Yes, perhaps it does exonerate the speaker from a concise opinion, making things more tentative. But isn't that polite? Isn't the response to a sentence containing "like" typically one containing an affirmative "totally"? It seems that this type of speech is just as much about being nice to each other -- picking each others fleas if you will -- than it is about actually conveying an opinion.
Here in Italy they don't use it at all, at least in Rome -- I haven't been up north where the kids will end up working for a living and it's more likely that they do.
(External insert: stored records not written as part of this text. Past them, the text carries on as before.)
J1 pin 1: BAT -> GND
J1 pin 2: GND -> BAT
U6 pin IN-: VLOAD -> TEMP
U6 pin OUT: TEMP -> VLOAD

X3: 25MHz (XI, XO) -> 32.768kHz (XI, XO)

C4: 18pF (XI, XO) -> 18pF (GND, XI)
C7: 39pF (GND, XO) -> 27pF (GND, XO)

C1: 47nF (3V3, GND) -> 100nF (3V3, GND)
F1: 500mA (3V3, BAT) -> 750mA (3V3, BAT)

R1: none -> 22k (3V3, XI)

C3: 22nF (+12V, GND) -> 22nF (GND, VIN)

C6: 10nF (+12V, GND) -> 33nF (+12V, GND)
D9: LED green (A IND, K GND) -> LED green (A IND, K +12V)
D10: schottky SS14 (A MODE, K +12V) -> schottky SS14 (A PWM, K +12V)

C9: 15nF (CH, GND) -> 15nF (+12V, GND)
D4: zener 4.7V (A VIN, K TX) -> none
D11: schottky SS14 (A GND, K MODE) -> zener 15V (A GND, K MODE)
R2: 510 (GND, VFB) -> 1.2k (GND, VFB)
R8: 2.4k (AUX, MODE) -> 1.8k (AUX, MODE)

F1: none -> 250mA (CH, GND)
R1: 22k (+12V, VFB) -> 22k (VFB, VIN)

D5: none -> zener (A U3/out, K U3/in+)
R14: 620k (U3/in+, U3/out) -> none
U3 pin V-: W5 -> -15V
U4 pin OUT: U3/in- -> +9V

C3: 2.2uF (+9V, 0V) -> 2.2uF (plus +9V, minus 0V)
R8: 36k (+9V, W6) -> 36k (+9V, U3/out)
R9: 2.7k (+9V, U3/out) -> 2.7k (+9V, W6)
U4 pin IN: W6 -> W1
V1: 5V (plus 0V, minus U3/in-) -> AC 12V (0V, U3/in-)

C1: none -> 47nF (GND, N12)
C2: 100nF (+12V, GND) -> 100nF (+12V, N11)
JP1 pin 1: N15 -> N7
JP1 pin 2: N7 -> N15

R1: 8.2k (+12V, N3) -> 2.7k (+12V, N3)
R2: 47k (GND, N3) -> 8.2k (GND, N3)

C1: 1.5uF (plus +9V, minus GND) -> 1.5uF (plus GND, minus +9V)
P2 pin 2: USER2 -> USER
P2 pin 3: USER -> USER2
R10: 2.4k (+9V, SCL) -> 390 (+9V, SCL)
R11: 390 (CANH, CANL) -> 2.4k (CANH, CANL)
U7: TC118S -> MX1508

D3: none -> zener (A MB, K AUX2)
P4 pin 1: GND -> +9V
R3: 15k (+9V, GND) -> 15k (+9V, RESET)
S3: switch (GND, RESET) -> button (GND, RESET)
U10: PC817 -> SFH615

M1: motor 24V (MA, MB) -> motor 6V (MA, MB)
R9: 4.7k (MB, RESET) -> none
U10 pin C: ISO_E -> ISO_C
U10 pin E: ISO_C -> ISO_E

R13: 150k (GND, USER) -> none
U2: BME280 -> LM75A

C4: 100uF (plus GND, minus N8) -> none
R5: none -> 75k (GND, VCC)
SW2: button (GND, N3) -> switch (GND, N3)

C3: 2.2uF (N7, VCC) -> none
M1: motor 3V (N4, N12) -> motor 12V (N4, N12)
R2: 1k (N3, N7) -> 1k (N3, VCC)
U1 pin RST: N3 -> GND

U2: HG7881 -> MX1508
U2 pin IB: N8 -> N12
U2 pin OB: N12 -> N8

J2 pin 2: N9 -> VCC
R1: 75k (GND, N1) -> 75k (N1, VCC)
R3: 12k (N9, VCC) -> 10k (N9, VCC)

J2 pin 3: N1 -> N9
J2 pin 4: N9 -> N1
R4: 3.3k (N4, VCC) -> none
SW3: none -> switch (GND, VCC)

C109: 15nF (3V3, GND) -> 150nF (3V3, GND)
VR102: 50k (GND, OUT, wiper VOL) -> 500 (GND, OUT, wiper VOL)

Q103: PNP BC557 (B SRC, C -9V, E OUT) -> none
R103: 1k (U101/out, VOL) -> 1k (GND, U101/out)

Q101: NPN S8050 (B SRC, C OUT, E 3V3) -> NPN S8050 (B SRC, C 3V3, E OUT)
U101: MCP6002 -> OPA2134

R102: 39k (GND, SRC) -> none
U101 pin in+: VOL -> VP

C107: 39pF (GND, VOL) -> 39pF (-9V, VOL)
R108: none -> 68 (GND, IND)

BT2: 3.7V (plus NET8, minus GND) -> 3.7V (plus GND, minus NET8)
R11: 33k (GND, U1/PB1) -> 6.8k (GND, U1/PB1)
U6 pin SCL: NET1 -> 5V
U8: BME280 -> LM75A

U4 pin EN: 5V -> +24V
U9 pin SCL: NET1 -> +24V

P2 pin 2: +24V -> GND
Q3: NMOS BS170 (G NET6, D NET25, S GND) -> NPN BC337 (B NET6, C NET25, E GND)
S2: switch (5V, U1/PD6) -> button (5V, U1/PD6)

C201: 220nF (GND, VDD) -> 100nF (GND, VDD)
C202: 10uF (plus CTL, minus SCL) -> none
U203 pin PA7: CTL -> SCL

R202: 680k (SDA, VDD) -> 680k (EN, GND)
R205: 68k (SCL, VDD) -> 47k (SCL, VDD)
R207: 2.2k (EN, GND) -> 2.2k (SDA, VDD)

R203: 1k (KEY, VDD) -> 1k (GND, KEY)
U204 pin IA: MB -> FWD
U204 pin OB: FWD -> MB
Instead, they punctuate everything with "allora", which translates as far as I can tell into "alrighty then". Now that, surely, is a much drearier dead-end tic.
Posted by: Adam Khan at December 11, 2005 03:12 PM
im 16 years old and type fast with hardly any typo's, sometimes use all these annoying inserts into my sentences, use my cellphone (although not as obsessivly as other kids in my school), and, as you can tell, am trained to type in bad grammer due to my AIM skills that i picked up. yes, i am ashamed of it, but i really do understand what everyone here on this board is talking about. i hate it when i can count about 15 "like"'s in just one paragraph of speaking all around me, and worst, i hate it when i use them myself. if i do say so myself, however, i am a lot better than the other kids in my school here in the eastern united states. and interesting enough, we had this discussion in my english class recently when this one girl behind me just couldnt stop saying like when she was trying to express her thoughts. noone took her seriously, just like none of you reading this now are taking me seriously enough becuase of this grammer nightmare i have created on such a proper website. i think what im trying to say is overall, its just the way i'v been taught, and although im so ashamed of it and do try to help myself, not many people my age care to stop this r-e-d-r-u-m of the english language. (also, i thought this comment of mine would humor you all and further your discussion because im actually the subject (in a sense) of this entire blog.) but i am serious in what i am saying, and i do agree with you all, because hey, it is REALLY annoying to hear even the little 5 year old's start to say it! i blame tv, for the most part.